- _Requirement 1_
Answer these from the figure captions, one line each:
(a) At what temperature and for how many days were the strains in Fig 1 incubated?
(b) At what concentration was Congo Red added to the minimal medium in Fig 2?
(c) How many chitin synthase genes does Fig 3 list?
- _Requirement 2_
Extend the figure captions past their final sentence.

Fig 1. Hypha morphology of WT, mutants ΔFoSlt2, ΔFoMkk2 and ΔFoBck1, and complemented strains ΔFoSlt2-c and ΔFoMkk2-c.

Strains were incubated at 28°C for 4 days on PDA plates. A: ΔFoSlt2, B: ΔFoMkk2, C: ΔFoBck1, D: WT, E: ΔFoSlt2-c, F: ΔFoMkk2-c. Bars: 10μm.

Fig 2. Effects of FoSlt2, FoMkk2 and FoBck1 genes on cell wall integrity of FOC.

(A) Colony morphology of the indicated strains grown on PDA, minimal medium (MM), MM supplemented with Congo Red (CR, 40 μg/mL), Calcofluor White (CFW, 40 μg/mL), or sorbitol (Sob, 1.2 M) incubated at 28°C for 6 days on MM plates. (B) Inhibition of the radiated growth of the indicated strains grown on the MM plates. Error bars indicate the standard error from three replicates.

Fig 3. Quantification of chitin and expression of chitin synthase genes.

(A) Chitin content in WT, mutants ΔFoSlt2, ΔFoMkk2 and ΔFoBck1, complemented strains ΔFoSlt2-c and ΔFoMkk2-c. (B) Quantitative real-time PCR analysis of chitin synthase in WT, mutants ΔFoSlt2, ΔFoMkk2 and ΔFoBck1. The seven chitin synthase are FOIG_07229, FOIG_10825, FOIG_09216, FOIG_00580, FOIG_06735, FOIG_06738 and FOIG_06723. Error bars indicate the standard error from three replicates.

- _Provided material_
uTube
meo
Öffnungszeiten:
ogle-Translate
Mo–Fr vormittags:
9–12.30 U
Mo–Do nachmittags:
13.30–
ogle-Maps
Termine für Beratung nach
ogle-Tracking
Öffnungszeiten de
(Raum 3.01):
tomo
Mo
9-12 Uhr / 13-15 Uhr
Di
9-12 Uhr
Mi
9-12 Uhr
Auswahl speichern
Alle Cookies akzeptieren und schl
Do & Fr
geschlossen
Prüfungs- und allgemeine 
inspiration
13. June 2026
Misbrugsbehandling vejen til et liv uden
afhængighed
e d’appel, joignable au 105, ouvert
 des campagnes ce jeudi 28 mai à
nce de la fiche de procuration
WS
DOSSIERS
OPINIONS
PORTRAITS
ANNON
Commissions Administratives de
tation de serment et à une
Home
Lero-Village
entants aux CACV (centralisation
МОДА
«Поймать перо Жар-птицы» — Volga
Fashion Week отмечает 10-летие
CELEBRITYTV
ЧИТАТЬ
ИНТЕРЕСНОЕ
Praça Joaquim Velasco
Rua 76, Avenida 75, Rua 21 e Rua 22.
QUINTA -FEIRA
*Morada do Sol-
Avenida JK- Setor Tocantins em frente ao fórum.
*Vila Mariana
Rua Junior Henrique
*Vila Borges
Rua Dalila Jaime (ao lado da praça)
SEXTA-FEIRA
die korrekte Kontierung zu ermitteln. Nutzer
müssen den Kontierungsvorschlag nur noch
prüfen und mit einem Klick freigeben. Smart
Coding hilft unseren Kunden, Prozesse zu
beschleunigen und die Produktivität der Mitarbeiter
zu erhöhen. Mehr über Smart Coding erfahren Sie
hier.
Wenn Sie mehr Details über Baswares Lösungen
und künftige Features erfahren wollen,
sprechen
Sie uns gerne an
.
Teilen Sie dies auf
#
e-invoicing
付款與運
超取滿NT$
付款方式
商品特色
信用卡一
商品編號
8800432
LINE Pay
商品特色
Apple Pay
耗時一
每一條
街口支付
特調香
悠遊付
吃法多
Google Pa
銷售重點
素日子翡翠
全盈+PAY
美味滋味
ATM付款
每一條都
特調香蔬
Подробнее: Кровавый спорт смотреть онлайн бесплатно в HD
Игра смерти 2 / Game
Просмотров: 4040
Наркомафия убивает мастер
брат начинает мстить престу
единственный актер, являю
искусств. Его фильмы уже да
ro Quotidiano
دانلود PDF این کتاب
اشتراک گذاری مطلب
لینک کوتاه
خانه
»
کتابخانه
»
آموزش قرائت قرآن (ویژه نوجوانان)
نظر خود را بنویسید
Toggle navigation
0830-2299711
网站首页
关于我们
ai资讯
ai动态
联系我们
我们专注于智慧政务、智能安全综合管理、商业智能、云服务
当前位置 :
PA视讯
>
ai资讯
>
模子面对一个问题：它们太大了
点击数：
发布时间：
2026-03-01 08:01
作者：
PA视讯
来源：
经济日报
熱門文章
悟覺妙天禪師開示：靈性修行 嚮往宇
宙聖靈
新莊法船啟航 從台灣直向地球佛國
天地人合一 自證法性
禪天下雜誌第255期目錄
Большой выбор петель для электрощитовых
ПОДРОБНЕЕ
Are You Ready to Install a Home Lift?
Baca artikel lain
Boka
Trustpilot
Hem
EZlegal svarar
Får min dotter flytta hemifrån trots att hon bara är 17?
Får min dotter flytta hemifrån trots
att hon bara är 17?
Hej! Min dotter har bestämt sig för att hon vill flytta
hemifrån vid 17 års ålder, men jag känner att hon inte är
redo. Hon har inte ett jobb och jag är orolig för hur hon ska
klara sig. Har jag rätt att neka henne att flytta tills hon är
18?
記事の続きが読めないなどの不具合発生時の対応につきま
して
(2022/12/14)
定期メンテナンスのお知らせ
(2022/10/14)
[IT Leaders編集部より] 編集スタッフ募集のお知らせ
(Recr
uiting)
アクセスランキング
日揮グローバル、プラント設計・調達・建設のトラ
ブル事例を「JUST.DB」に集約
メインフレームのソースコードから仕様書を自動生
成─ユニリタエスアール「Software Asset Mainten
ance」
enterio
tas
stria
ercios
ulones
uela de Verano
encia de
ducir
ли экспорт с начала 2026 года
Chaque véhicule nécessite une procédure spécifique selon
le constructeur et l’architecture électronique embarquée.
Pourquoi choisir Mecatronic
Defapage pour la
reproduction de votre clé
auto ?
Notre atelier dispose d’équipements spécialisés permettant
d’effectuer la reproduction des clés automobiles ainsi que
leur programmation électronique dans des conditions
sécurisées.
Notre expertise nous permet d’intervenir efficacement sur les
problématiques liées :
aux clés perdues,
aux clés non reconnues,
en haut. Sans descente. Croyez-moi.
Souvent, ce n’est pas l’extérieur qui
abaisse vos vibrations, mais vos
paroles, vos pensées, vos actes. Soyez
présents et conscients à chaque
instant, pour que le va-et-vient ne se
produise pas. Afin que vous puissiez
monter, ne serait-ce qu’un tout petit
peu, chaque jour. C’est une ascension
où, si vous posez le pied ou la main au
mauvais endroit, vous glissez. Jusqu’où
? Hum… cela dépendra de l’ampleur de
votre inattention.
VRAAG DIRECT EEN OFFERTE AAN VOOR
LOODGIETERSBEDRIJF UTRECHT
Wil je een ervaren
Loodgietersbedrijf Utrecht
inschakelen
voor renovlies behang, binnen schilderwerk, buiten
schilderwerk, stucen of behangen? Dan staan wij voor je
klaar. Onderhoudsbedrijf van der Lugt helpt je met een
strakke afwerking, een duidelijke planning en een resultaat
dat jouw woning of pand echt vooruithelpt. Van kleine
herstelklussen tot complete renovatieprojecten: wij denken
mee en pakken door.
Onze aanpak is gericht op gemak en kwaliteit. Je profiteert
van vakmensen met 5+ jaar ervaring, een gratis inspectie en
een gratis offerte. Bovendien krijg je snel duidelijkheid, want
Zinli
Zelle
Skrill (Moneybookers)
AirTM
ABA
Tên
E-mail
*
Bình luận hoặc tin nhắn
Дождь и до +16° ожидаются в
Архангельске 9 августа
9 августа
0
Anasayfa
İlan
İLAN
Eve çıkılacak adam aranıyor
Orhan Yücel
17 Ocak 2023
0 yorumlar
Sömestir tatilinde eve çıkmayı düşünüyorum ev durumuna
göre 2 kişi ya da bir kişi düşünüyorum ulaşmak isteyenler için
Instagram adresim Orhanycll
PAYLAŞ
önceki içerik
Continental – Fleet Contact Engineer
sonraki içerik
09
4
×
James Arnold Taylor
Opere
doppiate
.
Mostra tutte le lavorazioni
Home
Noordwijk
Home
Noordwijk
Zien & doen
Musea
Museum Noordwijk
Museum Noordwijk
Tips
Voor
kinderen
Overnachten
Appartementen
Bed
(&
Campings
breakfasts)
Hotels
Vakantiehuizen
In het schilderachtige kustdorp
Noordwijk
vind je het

- _Written answer 1_
(a) 28°C for 4 days
(b) 40 μg/mL
(c) Seven

- _Written answer 2_
Fig 4. The deletion mutants were sensitive to H₂O₂.

(A) Middle panels of figures show colony morphology of the WT, mutants ΔFoSlt2, ΔFoMkk2 and ΔFoBck1, complemented strains ΔFoSlt2-c and ΔFoMkk2-c were incubated on MM plates supplemented with 4 mM H₂O₂ at 28°C for 3.5 days. Right panels of figures show inhibition of the radiated growth of the indicated strains grown on the MM plates with the same order as the middle figures. (B) Quantitative real-time PCR analysis of peroxidase synthase genes in the WT, mutants ΔFoSlt2, ΔFoMkk2 and ΔFoBck1. The four peroxidase synthase genes are FOIG_08821, FOIG_07465, FOIG_04532 and FOIG_09161. Error bars indicate the standard error from three replicates.

Fig 5. Determination of siderophore biosynthesis in mutant ΔFoSlt2 during iron-poor conditions.

(A) The siderophore biosynthetic gene sidA was upregulated in mutant ΔFoSlt2 during iron-poor conditions, normalized to WT using quantitative real-time PCR. (B) CAS assay showed increased level of secreted siderophores in mutant ΔFoSlt2 during iron-poor conditions, normalized to WT. The indicated strains were incubated for 5 days and the supernatants were analyzed for siderophore content. Error bars indicate the standard error from three replicates.

Fig 6. The MAP kinases affect the transcription of beauvericin biosynthetic genes.

Gene expression levels are represented relative to WT using quantitative real-time PCR. Error bars indicate the standard error from three replicates.

Fig 7. The MAP kinases regulate transcription of the fusaric acid gene cluster.

Gene expression levels are represented relative to WT using quantitative real-time PCR. Error bars indicate the standard error from three replicates.

Fig 8. Fusaric acid (FA) production was reduced in mutants ΔFoSlt2, ΔFoMkk2 and ΔFoBck1.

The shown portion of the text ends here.